Who is she: Ilana Mercer is a US-based, classical liberal writer. Mercer pens a popular weekly column entitled "Return to Reason" for WorldNetDaily.com, and occasionally contributes to VDARE.COM, London's Quarterly Review and many newspapers. Ilana Mercer is a fellow at the Jerusalem Institute for Market Studies, an independent, non-profit economic policy think tank.
Ilana, who supported Ron Paul for president in 2008, was asked by the Paul campaign for a written endorsement.
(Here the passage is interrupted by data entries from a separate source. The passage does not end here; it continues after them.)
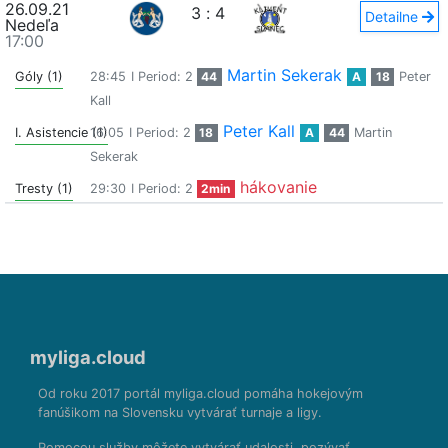
26.09.21
3
:
4
Detailne
Nedeľa
17:00
Martin Sekerak
Góly (1)
28:45
I Period: 2
44
A
18
Peter
Kall
Peter Kall
I. Asistencie (1)
16:05
I Period: 2
18
A
44
Martin
Sekerak
hákovanie
Tresty (1)
29:30
I Period: 2
2min
myliga.cloud
Od roku 2017 portál myliga.cloud pomáha hokejovým
fanúšikom na Slovensku vytvárať turnaje a ligy.
Pomocou služby môžete vytvárať udalosti, pozývať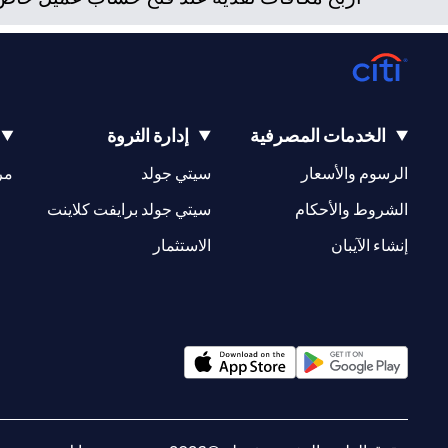
الخدمات المصرفية
إدارة الثروة
(opens in a new tab)
(opens in a new tab)
الرسوم والأسعار
سيتي جولد
مر
(opens in a new tab)
(opens in a new tab)
الشروط والأحكام
سيتي جولد برايفت كلاينت
(opens in a new tab)
(opens in a new tab)
إنشاء الآيبان
الاستثمار
(opens in a new tab)
(opens in a new tab)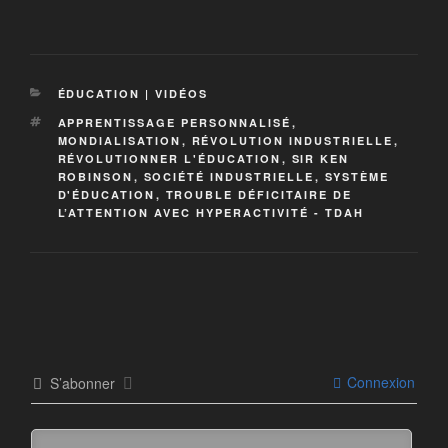
ÉDUCATION | VIDÉOS
APPRENTISSAGE PERSONNALISÉ
,
MONDIALISATION
,
RÉVOLUTION INDUSTRIELLE
,
RÉVOLUTIONNER L'ÉDUCATION
,
SIR KEN
ROBINSON
,
SOCIÉTÉ INDUSTRIELLE
,
SYSTÈME
D'ÉDUCATION
,
TROUBLE DÉFICITAIRE DE
L’ATTENTION AVEC HYPERACTIVITÉ - TDAH
Connexion
S’abonner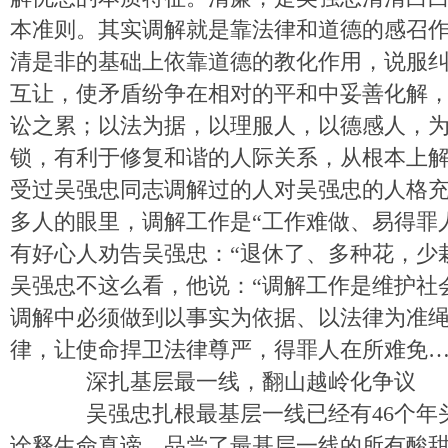
本准则。其实调解就是靠法律和道德的感召
清是非的基础上依靠道德的教化作用，说服
互让，使矛盾纷争在相对的平和中妥善化解
讼之累；以法为据，以理服人，以德感人，
锁，有利于修复和谐的人际关系，从根本上
受过吴强忠同志调解过的人对吴强忠的人格
多人的眼里，调解工作是“工作难做、易得罪
有好心人劝告吴强忠：“退休了、多种花，少
吴强忠不这么看，他说：“调解工作是维护社
调解中必须做到以事实为依据、以法律为准
律，让使命捍卫法律尊严，得罪人在所难免…
深扎基层最一线，翻山越岭化争议
吴强忠扎根最基层一线已经有46个年
诠释生命真谛、品尝了最基层一线的所有酸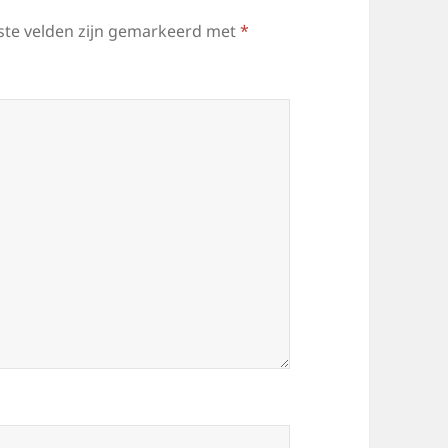
ste velden zijn gemarkeerd met
*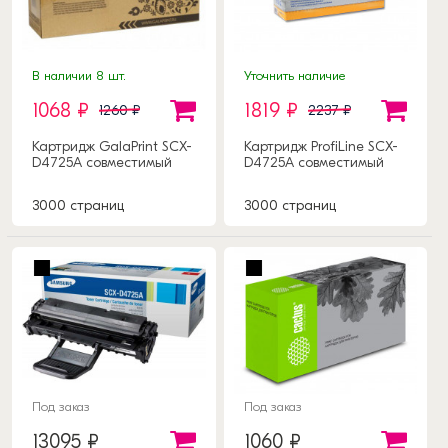
В наличии 8 шт.
Уточнить наличие
1068 ₽
1819 ₽
1260 ₽
2237 ₽
Картридж GalaPrint SCX-
Картридж ProfiLine SCX-
D4725A совместимый
D4725A совместимый
3000 страниц
3000 страниц
Под заказ
Под заказ
13095 ₽
1060 ₽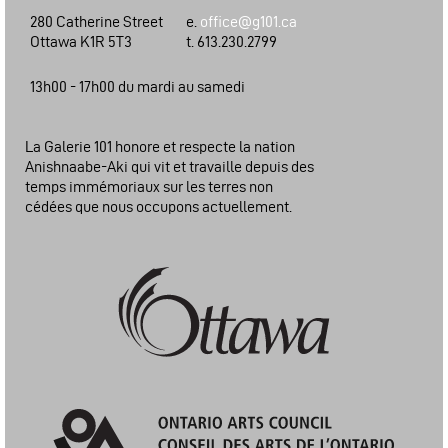
280 Catherine Street
e.
office@g101.ca
Ottawa K1R 5T3
t. 613.230.2799
13h00 - 17h00 du mardi au samedi
La Galerie 101 honore et respecte la nation
Anishnaabe-Aki qui vit et travaille depuis des
temps immémoriaux sur les terres non
cédées que nous occupons actuellement.
Ville d'Ottawa: Programme du financement des arts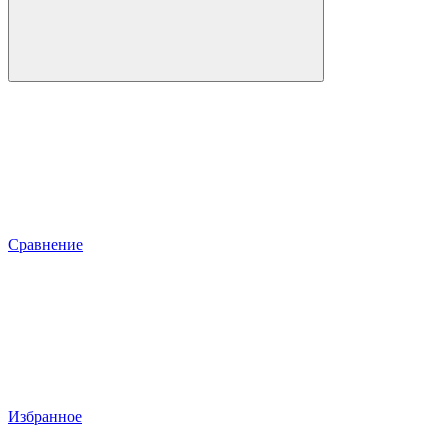
Сравнение
Избранное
Here it is:
"Ron Paul stands alone among the presidential contenders for a solvent, sovereign America – he has the will to stop the squandering of men and matériel in Iraq and the intellectual wherewithal to salvage an ailing currency, fortify forsaken borders, and restore individual liberties."
Ilana is the founder, editor, and creative force behind IlanaMercer.com, which was ranked by the Intellectual Conservative as 61st out of the top 131 conservative-cum-libertarian political websites of 2007. She is also the proprietor of the weblog, Barely a Blog (BAB), to which prominent thinkers such as Tibor Machan, George Reisman and Thomas Szasz have contributed. (Mercer contributed a dust-jacket blurb to Professor Szasz's book, Coercion As Cure.)
Ilana has appeared on Russian TV (RT), and on the Public Network's television series, "America at War" (#434), where, in 2003, she debated the media's dereliction of duty during the invasion of Iraq. Her analysis of Martha Stewart's legal travails, "Convicted for Fearing Conviction," was voted among the best Mises.org articles of 2004. In the same year, she received the "Ron Paul Liberty in Media Awards (LIMA)" for the essay "Wartime Socialism."
Background: Ilana Mercer was born in South Africa, which her father, Rabbi Ben Isaacson, decided to leave pursuant to harassment by the South African security police due to of his anti-apartheid preaching and activism. The family departed in the 1960s for Israel, where Ilana spent her formative years. She returned to South Africa in the 1980s, married and had a daughter. The family emigrated to Canada in 1995 and then went on to settle in the US.